Ray waived her formal arraignment.

According to the prosecution, Clark made plans with Ray to commit the murder some time prior to Aug. 6. That night, she called Dupuis and told him she had to leave the house in Rising Sun, Md., where she had been staying, and asked him for help. He picked her up along with Clark, whom she identified as her cousin.

As the three drove to Lancaster County, Ray allegedly feigned nausea and Clark asked him to pull over so that she could be sick. When Ray left the truck, Clark asked Dupuis to check on her. When he did, Clark followed him around the back of the truck and pointed a .40-caliber handgun at him.

“It’s nothing personal,” Clark allegedly told Dupuis as he leveled the gun at him. “I just need your keys and your truck.”

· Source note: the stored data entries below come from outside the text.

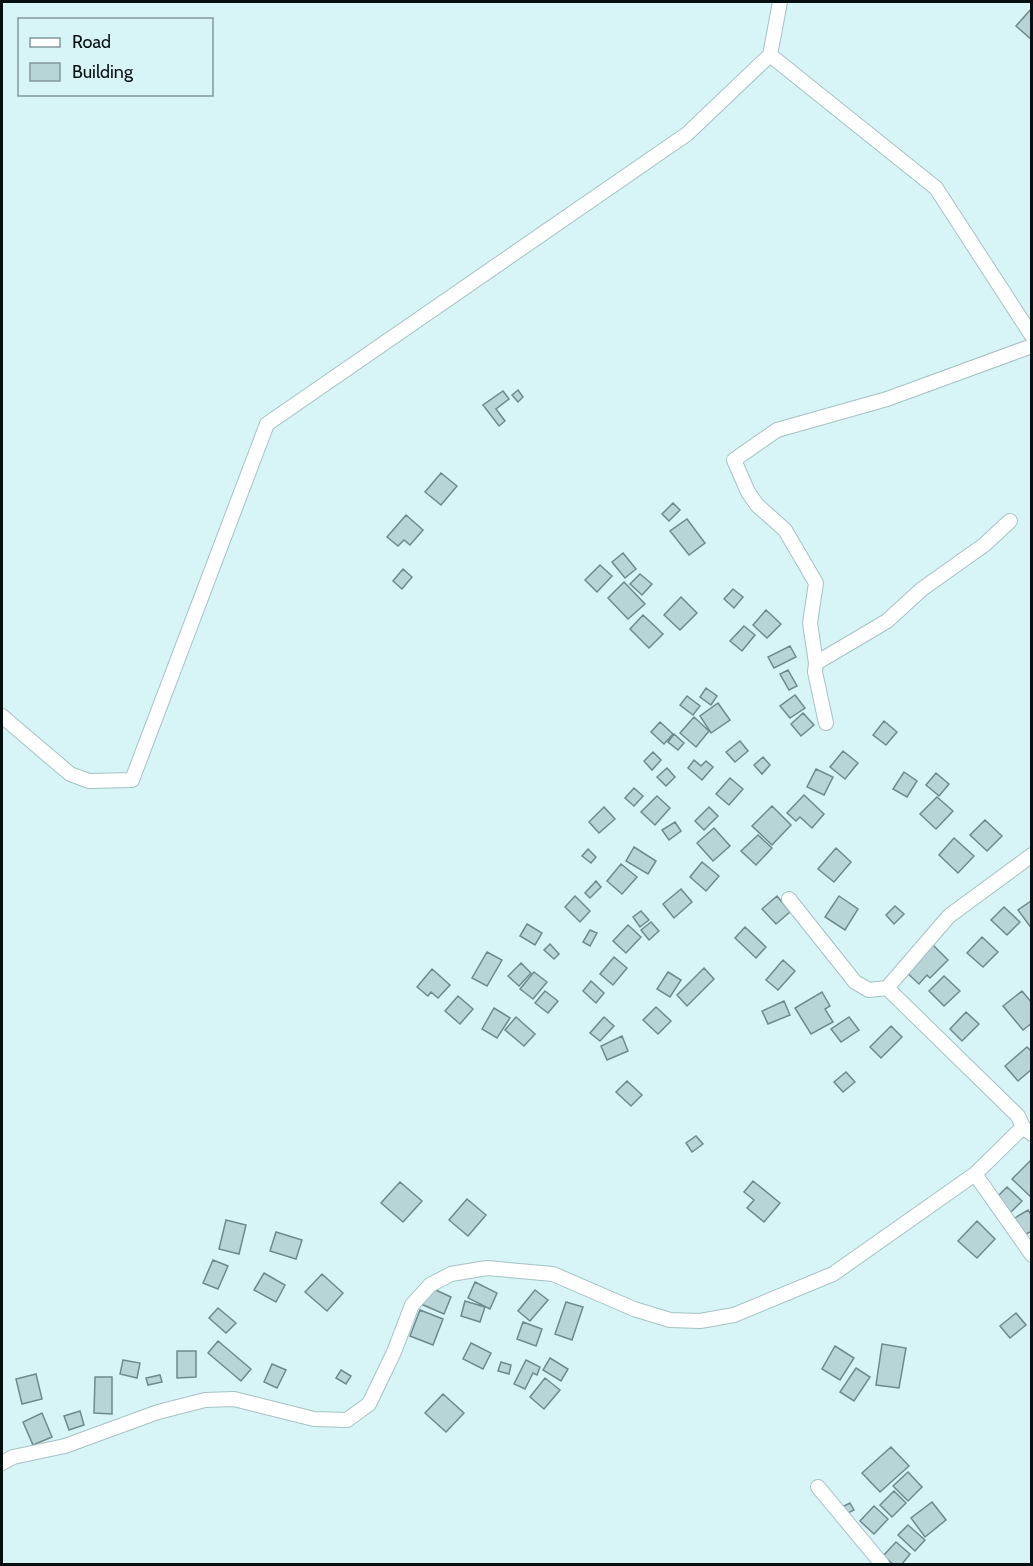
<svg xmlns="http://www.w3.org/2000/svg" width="1033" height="1566" viewBox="0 0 1033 1566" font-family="Cabin,sans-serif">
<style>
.building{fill:#b7d4d6;stroke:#6f8a8c;stroke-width:1.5}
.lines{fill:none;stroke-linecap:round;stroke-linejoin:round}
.minor-casing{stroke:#a5c2c4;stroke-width:16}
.minor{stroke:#fff;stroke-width:14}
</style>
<rect width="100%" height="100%" fill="#d7f4f7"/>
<path class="building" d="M1032 8V40L1016 26Z
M518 390 523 397 518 402 512 395Z
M503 391 509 399 496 409 505 421 499 426 483 405Z
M441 473 457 486 441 505 425 492Z
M673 503 680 510 669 521 662 514Z
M406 515 423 530 410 545 404 540 398 546 387 537Z
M687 519 705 543 689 555 670 531Z
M623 553 636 569 625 578 612 562Z
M600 565 612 576 597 592 585 580Z
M403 569 412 577 402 589 393 581Z
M640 574 652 584 642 595 630 584Z
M624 582 645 604 628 619 608 598Z
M733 589 743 597 734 608 724 599Z
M681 597 697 613 680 630 664 615Z
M766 610 781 624 767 638 753 625Z
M643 615 663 634 649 648 630 629Z
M744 626 755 635 742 651 730 641Z
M790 646 796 657 774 668 768 657Z
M788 670 797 686 789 690 780 674Z
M706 688 717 696 711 705 700 697Z
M795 695 805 708 790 718 780 706Z
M687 696 700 706 693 715 680 705Z
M718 703 730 720 711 733 700 716Z
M803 713 814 725 801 736 791 724Z
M694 717 709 731 696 747 680 733Z
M884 721 897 732 886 745 873 735Z
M660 722 673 734 664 744 651 732Z
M674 734 684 743 678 750 668 742Z
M740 741 748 751 735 762 726 752Z
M843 751 858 763 845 779 830 767Z
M653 752 661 760 652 770 644 761Z
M763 757 770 765 762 774 754 765Z
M694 760 701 766 706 761 713 767 702 780 688 768Z
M667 768 675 777 666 786 657 777Z
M816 769 833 777 824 795 807 787Z
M904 772 917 781 907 797 893 789Z
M936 773 949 784 939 796 926 785Z
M730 778 743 789 729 805 716 794Z
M634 788 643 796 634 806 625 798Z
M804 795 824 814 812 828 800 817 796 821 787 813Z
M657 796 670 808 655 825 641 812Z
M937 797 953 811 936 829 920 814Z
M772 806 791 825 772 845 752 826Z
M604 807 615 819 599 833 589 822Z
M709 807 718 816 704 830 695 821Z
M985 820 1002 836 987 851 970 835Z
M675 822 681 831 669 840 662 830Z
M714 828 730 846 713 861 697 843Z
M758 835 772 848 756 865 741 851Z
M954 838 974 856 958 873 939 855Z
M634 847 656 861 648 874 626 861Z
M836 848 851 862 834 882 818 869Z
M588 849 596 857 591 863 582 856Z
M702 862 719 876 706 891 690 877Z
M621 864 637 877 622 894 607 881Z
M596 881 601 887 590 898 585 893Z
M681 889 692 902 674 918 663 904Z
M575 896 590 911 580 922 565 907Z
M777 896 790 912 776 924 762 909Z
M839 896 858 909 845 930 825 917Z
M1031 901H1032V929L1018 910Z
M895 906 904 914 894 924 886 915Z
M1004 907 1020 922 1007 935 991 920Z
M641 911 649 920 640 927 633 917Z
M651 922 659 931 649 940 641 930Z
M527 924 542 933 535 945 520 936Z
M628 925 641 937 626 953 613 941Z
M745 927 766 947 756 958 735 938Z
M590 930 597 933 590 946 583 942Z
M982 937 998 952 983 967 967 953Z
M931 943 948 960 930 978 927 975 919 984 906 972Z
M550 944 559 954 554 959 544 950Z
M487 952 502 960 487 986 472 978Z
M614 957 627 968 613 985 600 974Z
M783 960 795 971 778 990 766 980Z
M521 963 531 973 519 986 508 976Z
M704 968 714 979 687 1006 677 995Z
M432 969 450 985 438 998 431 992 428 996 417 987Z
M534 972 547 982 533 999 520 989Z
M668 972 681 980 670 997 657 989Z
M944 976 960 991 944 1006 929 991Z
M591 981 604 993 596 1003 583 991Z
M545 991 558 1001 548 1013 535 1003Z
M1022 991 1032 1003V1023L1023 1030 1003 1006Z
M822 992 830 1006 825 1009 833 1022 811 1034 795 1008Z
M458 996 473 1009 460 1024 445 1011Z
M784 1001 790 1015 768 1024 762 1011Z
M656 1007 671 1021 658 1034 643 1020Z
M494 1008 510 1018 497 1038 482 1029Z
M966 1012 979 1024 962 1041 950 1029Z
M516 1017 535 1034 524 1046 505 1030Z
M604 1017 614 1026 600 1041 590 1033Z
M849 1017 859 1030 841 1042 831 1029Z
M891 1026 902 1037 881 1058 870 1047Z
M622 1036 628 1051 607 1060 601 1046Z
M1027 1047 1032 1052V1069L1018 1081 1005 1066Z
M846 1072 855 1082 843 1092 834 1082Z
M627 1081 642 1095 631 1106 616 1092Z
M696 1136 703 1144 692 1152 686 1143Z
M1030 1161 1032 1163V1198L1012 1179Z
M753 1181 780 1203 764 1222 747 1208 754 1200 744 1192Z
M400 1182 422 1201 403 1222 381 1203Z
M1007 1187 1022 1201 1009 1214 994 1200Z
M467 1199 486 1215 468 1236 449 1220Z
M1028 1210 1032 1216V1231L1022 1236 1013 1219Z
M226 1220 246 1225 239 1254 219 1249Z
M977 1221 995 1239 977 1258 958 1241Z
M276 1232 302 1240 296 1259 270 1251Z
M213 1260 228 1266 218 1289 203 1283Z
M264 1273 285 1285 276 1302 254 1290Z
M322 1274 343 1293 327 1311 305 1292Z
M475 1282 497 1293 490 1309 468 1298Z
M429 1287 451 1297 444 1314 421 1304Z
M535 1290 548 1300 530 1321 518 1311Z
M465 1301 485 1307 480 1322 461 1316Z
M566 1302 583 1307 572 1340 555 1334Z
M218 1308 236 1323 226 1333 209 1318Z
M420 1310 443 1319 433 1345 410 1336Z
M1016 1313 1026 1325 1010 1338 1000 1326Z
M523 1322 542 1329 536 1346 517 1339Z
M218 1341 251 1369 241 1381 208 1353Z
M471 1343 491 1353 483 1369 463 1359Z
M882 1344 906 1348 899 1388 876 1385Z
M835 1346 854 1358 840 1380 822 1369Z
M177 1351H196V1377L177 1378Z
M550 1358 568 1369 561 1381 543 1370Z
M123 1360 140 1363 137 1378 120 1374Z
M526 1360 540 1367 537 1375 533 1373 525 1389 514 1384Z
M501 1362 511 1365 509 1374 498 1371Z
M272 1364 286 1370 277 1388 264 1382Z
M856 1368 870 1377 854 1401 840 1392Z
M341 1370 351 1376 346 1384 336 1378Z
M36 1374 42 1399 22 1404 16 1379Z
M160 1375 162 1382 148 1385 146 1378Z
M95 1377H112V1414L94 1413Z
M545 1378 560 1390 544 1409 530 1397Z
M443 1394 464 1413 446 1432 425 1413Z
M80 1411 84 1425 69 1430 64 1416Z
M42 1413 52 1437 33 1445 23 1422Z
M891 1447 909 1466 880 1492 862 1473Z
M908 1472 922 1487 908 1501 893 1486Z
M894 1491 906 1503 892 1517 880 1505Z
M932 1502 946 1520 925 1537 911 1518Z
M850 1503 854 1510 846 1514 842 1507Z
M874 1506 888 1519 874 1534 860 1521Z
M908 1525 925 1540 915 1551 898 1535Z
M896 1542 910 1554 902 1564H893L883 1556Z"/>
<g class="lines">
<g class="minor-casing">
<path id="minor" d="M770 55 780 2
M816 663 887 621 922 589 984 545 1010 521
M2 716 70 774 89 781 132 780 267 424 687 134 770 55 936 188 1032 336
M826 723 815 672 816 663 810 623 816 583 785 530 757 505 748 492 734 460 777 430 887 399 1032 346
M789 899 855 982 869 990 887 988 949 916 1032 855
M887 988 1018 1116 1023 1127 1032 1134
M975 1174 1032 1255
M2 1463 13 1457 65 1446 158 1412 205 1400 234 1399 314 1419 347 1420 369 1404 394 1352 412 1305 430 1285 451 1274 487 1268 553 1274 634 1309 670 1320 700 1321 734 1315 833 1274 975 1174 1023 1127
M818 1487 882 1564"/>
</g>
<use href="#minor" class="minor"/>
</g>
<rect width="1033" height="1566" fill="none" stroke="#050f10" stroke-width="6"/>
<rect x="18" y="18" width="195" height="78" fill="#d7f4f7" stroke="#83989b" stroke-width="1.5"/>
<rect x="30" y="38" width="30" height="9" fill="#ffffff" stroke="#83989b" stroke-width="1.5"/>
<text x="72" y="48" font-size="18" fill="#050f10">Road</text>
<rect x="30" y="63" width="30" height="18" fill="#b7d4d6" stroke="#83989b" stroke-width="1.5"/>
<text x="72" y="78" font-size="18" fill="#050f10">Building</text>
</svg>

Dupuis turned to run back to the cab of his pickup, but Clark shot him in the back. As Dupuis climbed into the driver’s seat and tried to start the truck to escape, Clark shot him again, this time in the neck. The bullet went through Dupuis, exiting his shoulder and continuing through the truck’s front passenger side window, breaking it to pieces. Dupuis died immediately from the two wounds, sometime between 10:45 p.m. and 11:30 p.m. Aug. 6. Clark kicked Dupuis’s body into a ravine off the side of the road, where it was found by a passerby the following morning.

Police were able to track Clark and Ray to Indianapolis, where they were taken into custody and allegedly gave confessions to the crime.